As a big fan of Deep Sea Adventure I was excited to see Oink games latest Kickstarter and happily backed and received Dokojong, In a Grove and Moon Adventure. Its fair to say that Oink Games have cornered the market in sleek, smart, tiny pocket games.
Dokojong is a 2-5 player game in which you are trying to hide your beloved dog from the other players while trying to find your opponent’s dog. At its heart this is a bluffing game. Five doors are laid out in the centre of the table which correspond to five tiles held by each player, four of which have crosses and one of which is your dog. Players take it in turns to suggest a door to open, refuse an offer and suggest different doors (having to increase the number offered by one), open a door directly that they think an opponent’s dog is hidden behind, or accept a search of the suggested doors. If your dog is found you take a penalty (three penalties loses you the game); if you successfully hide your dog by revealing three crosses you gain a point (two points wins the game). If you enjoy bluffing games then this is a neat little time filler, however it is a little complicated and sadly I found it to be style over substance. As always with Oink games the look of it is superb, the tiles contain stylised representations of different dog breeds, the doors are fun, the whole thing is wonderfully tactile, it has good accessibility with no text, colour blind friendly and chunky components.
We played it 2 player a couple of times with the results coming out the same each time, we kept drawing. This is unusual as I am truly awful at bluffing, and after a while we decided it was a stalemate. The lack of a clear winner and the limited number of times you can guess doors means it won’t become one of our regular games. However, if you enjoy bluffing games its neat, very small and only £17(ish).
In A Grove
In a Grove is another 2-5 player game of social deduction and bluffing. Players take on the role of a detective, one of many, who is trying to figure out who has murdered their colleague. Three body tokens are laid in the centre of the table representing the suspects, with a fourth who is the victim. Players are then given their own body token. Each token has a number on it, the highest number of the suspects is the murderer. However, if the number five token is within the suspect pool, then the lowest number is the murderer.
We played the 2 player rules, which are slightly different to the 3-5 player rules. In both you are allowed to look at two of the suspect tokens and try to work out which is the murderer by voting with moustachioed detective chips. If you guess incorrectly, you receive an inept chip (the detective chip flipped) and if correct you gain a point. The game ends when you either have five or more inept chips or have run out of detective chips. We enjoyed In a Grove more than Dokojong, though again found the game play a little lacking for what was promised. As with Dokojong, this updated version is tactile, well presented, user friendly, and as a lower priced, small, time filler it’s well worth the money.
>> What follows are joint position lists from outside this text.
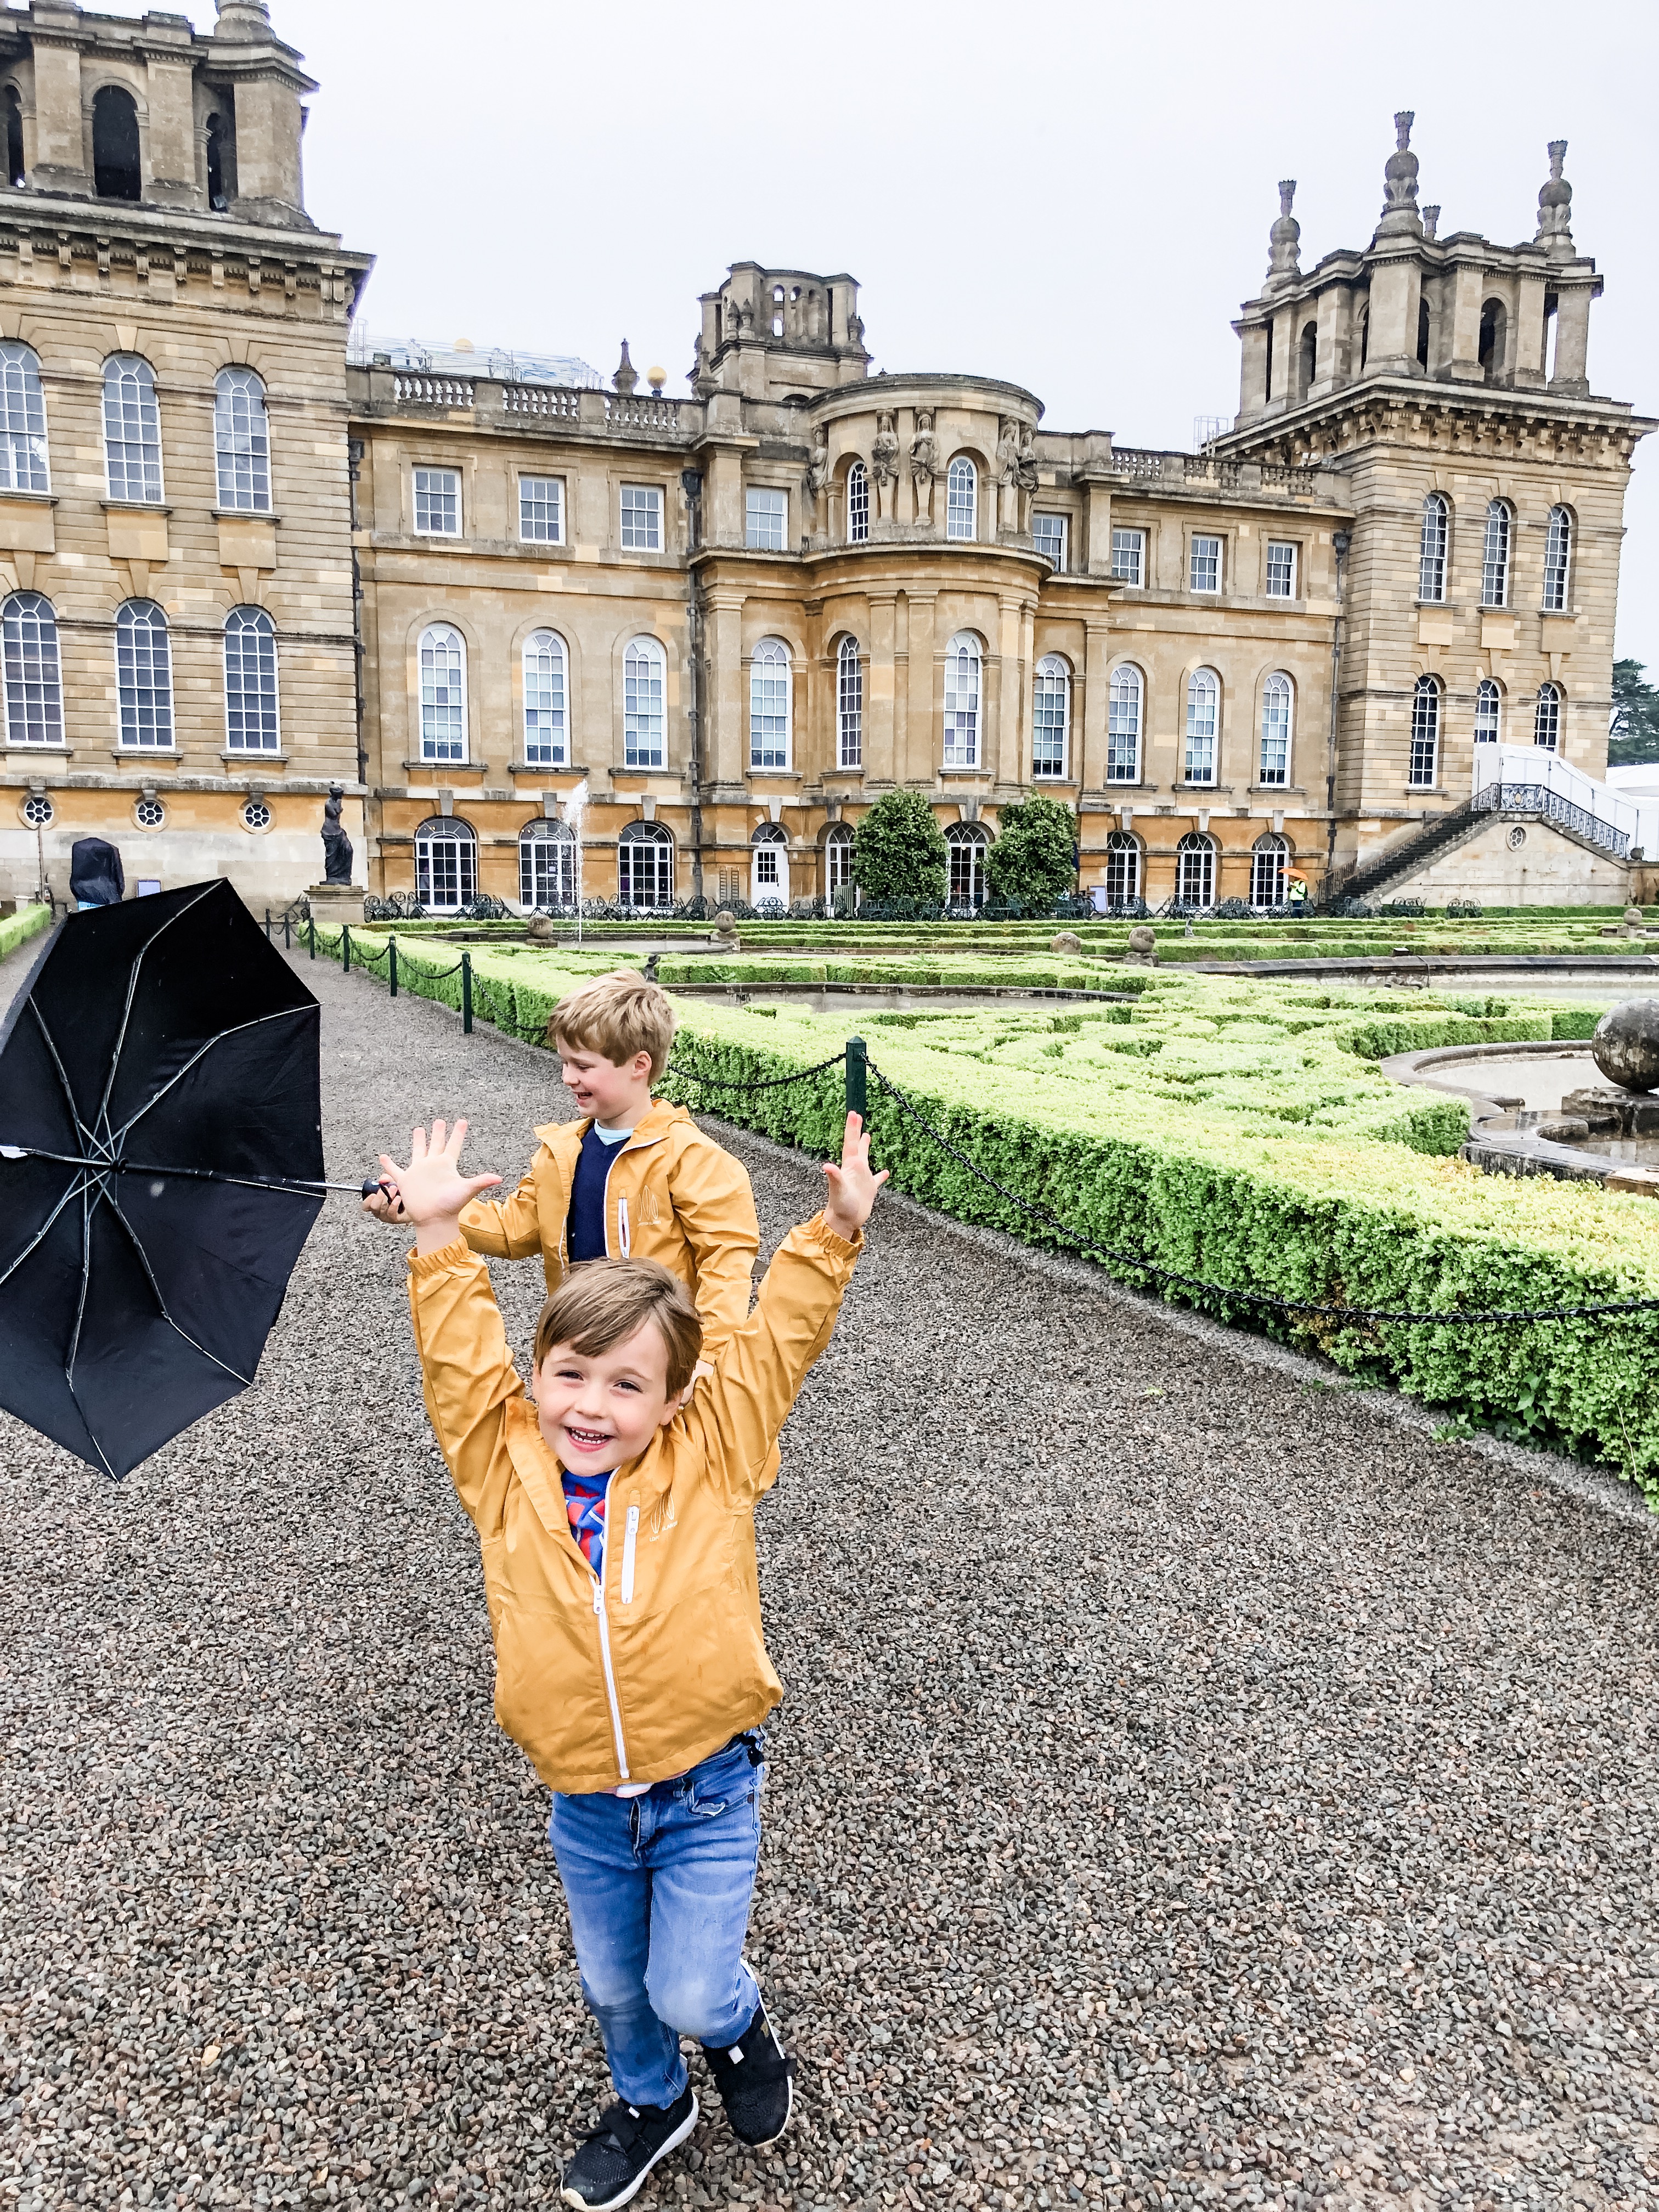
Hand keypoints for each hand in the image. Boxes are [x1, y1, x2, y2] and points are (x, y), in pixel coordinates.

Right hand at [360, 1180, 407, 1224]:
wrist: (417, 1201)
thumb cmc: (402, 1192)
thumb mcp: (393, 1182)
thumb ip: (386, 1178)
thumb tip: (383, 1179)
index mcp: (376, 1203)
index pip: (366, 1205)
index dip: (367, 1200)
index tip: (373, 1193)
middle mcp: (379, 1211)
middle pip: (374, 1206)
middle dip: (380, 1196)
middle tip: (387, 1188)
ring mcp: (387, 1216)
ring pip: (382, 1209)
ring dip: (388, 1197)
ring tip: (395, 1189)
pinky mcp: (396, 1219)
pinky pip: (391, 1213)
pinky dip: (394, 1205)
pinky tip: (398, 1198)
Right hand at [379, 1120, 500, 1255]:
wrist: (434, 1220)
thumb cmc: (450, 1206)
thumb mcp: (466, 1190)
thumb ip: (481, 1181)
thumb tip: (500, 1178)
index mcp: (446, 1165)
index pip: (454, 1144)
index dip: (458, 1133)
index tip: (462, 1121)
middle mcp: (433, 1166)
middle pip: (436, 1144)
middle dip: (438, 1132)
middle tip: (440, 1120)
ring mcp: (418, 1172)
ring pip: (417, 1151)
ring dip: (418, 1141)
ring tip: (418, 1129)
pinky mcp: (405, 1181)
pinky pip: (394, 1170)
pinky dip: (388, 1165)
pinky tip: (382, 1157)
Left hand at [821, 1112, 887, 1241]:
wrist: (844, 1222)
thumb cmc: (841, 1206)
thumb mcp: (838, 1190)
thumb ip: (835, 1177)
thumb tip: (827, 1166)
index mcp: (850, 1166)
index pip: (850, 1143)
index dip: (852, 1128)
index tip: (853, 1113)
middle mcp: (855, 1169)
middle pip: (856, 1145)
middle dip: (856, 1130)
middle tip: (857, 1115)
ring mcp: (861, 1179)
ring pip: (864, 1158)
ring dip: (865, 1147)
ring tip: (867, 1135)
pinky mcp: (868, 1189)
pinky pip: (877, 1179)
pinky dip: (881, 1175)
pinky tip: (886, 1172)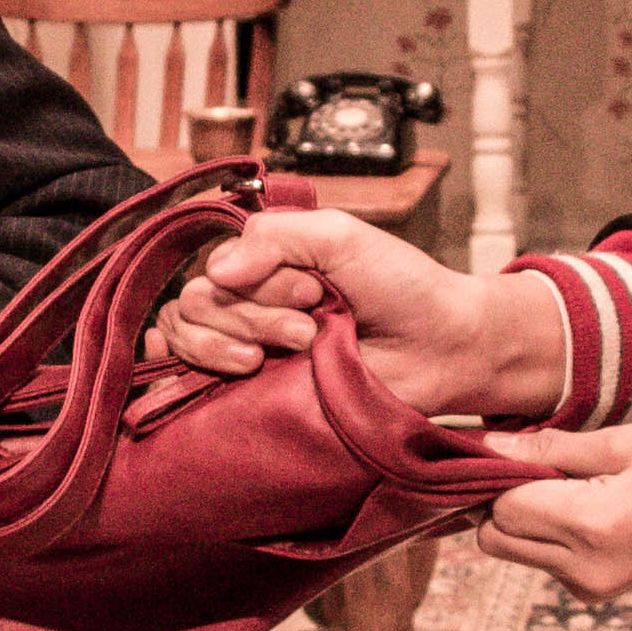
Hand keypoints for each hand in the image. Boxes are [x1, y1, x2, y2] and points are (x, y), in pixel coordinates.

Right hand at [153, 208, 559, 417]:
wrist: (443, 348)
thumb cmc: (401, 287)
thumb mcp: (340, 237)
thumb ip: (275, 236)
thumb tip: (216, 272)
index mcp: (268, 263)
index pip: (213, 267)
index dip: (255, 279)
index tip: (312, 289)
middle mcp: (251, 304)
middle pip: (196, 302)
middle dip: (251, 312)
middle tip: (311, 321)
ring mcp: (249, 350)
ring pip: (188, 335)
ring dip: (239, 336)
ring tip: (299, 345)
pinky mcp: (254, 394)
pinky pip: (194, 378)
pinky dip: (207, 364)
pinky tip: (248, 368)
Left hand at [477, 417, 631, 603]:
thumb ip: (559, 448)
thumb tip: (490, 446)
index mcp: (596, 528)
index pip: (502, 506)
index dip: (498, 470)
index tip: (517, 440)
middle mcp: (586, 570)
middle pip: (496, 536)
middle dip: (502, 497)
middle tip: (544, 456)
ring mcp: (592, 586)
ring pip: (514, 549)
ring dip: (526, 512)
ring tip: (576, 475)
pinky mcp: (598, 589)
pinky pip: (544, 557)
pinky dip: (548, 527)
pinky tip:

However, rather than being an interesting deductive experience it mostly appeared to be just luck. If you happen to see the five counter and the other player hasn’t its not exactly Holmesian deduction to work out which suspect is the criminal. You also aren’t really reading your fellow players or trying to guess or bluff what number they/you have. Werewolves Of Millers Hollow, for example, has wonderful pointing of the finger “kill them not me” social deduction; this is just calculating the probability of “I have 3, I saw a 2 and a 5, soooooo I’m deducing its 2”.
Moon Adventure is a 2-5 player co-op game in which players seek to collect supplies which have been scattered over the moon. If you’ve played Deep Sea Adventure, the mechanics are almost identical apart from the fact that it’s cooperative. Players start in a spaceship and travel down a path of tokens which are the supplies that you are trying to collect. Each player has 5 container cards which make up how much you can hold, either supply tokens or oxygen cards which allow you to move. If you run out of space on your container or run out of oxygen cards you are left stranded much like Matt Damon. However, players can share objects (either supplies or oxygen) or dump supplies to free up much needed space. This is the main departure from Deep Sea Adventure which pits players against each other in a push your luck, oxygen sharing race to see who can grab the most treasure.
Playing 2 player, I repeatedly ran out of oxygen and thus couldn’t move so my partner kept leaving OGS (Oxygen Generation System) chips for me to reach and thus gain more oxygen, or giving me oxygen cards directly. To increase difficulty the OGS chips can be destroyed by a magnetic storm card (shuffled into the oxygen cards, adding one each time you shuffle the deck), which happened immediately the first time we placed a OGS. We ended up losing, though mainly due to bad luck. To win (in 2 player) you need to return to the ship with 5 or more undamaged supplies, you may not look at the supply tokens until you score the game. We returned to the ship with 7 tokens, only 2 of which were undamaged. As I’ve said in the other reviews, this is a beautifully presented pocket game with fantastic, tactile elements; there’s a Rover token which increases your speed of movement if you can reach it at the bottom of the path (we didn’t).
If you like Deep Sea Adventure’s style and feel and enjoy co-ops, which I do, then you’ll enjoy this. If you mainly like Deep Sea Adventure because you like drowning your nearest and dearest, then this might not appeal as much.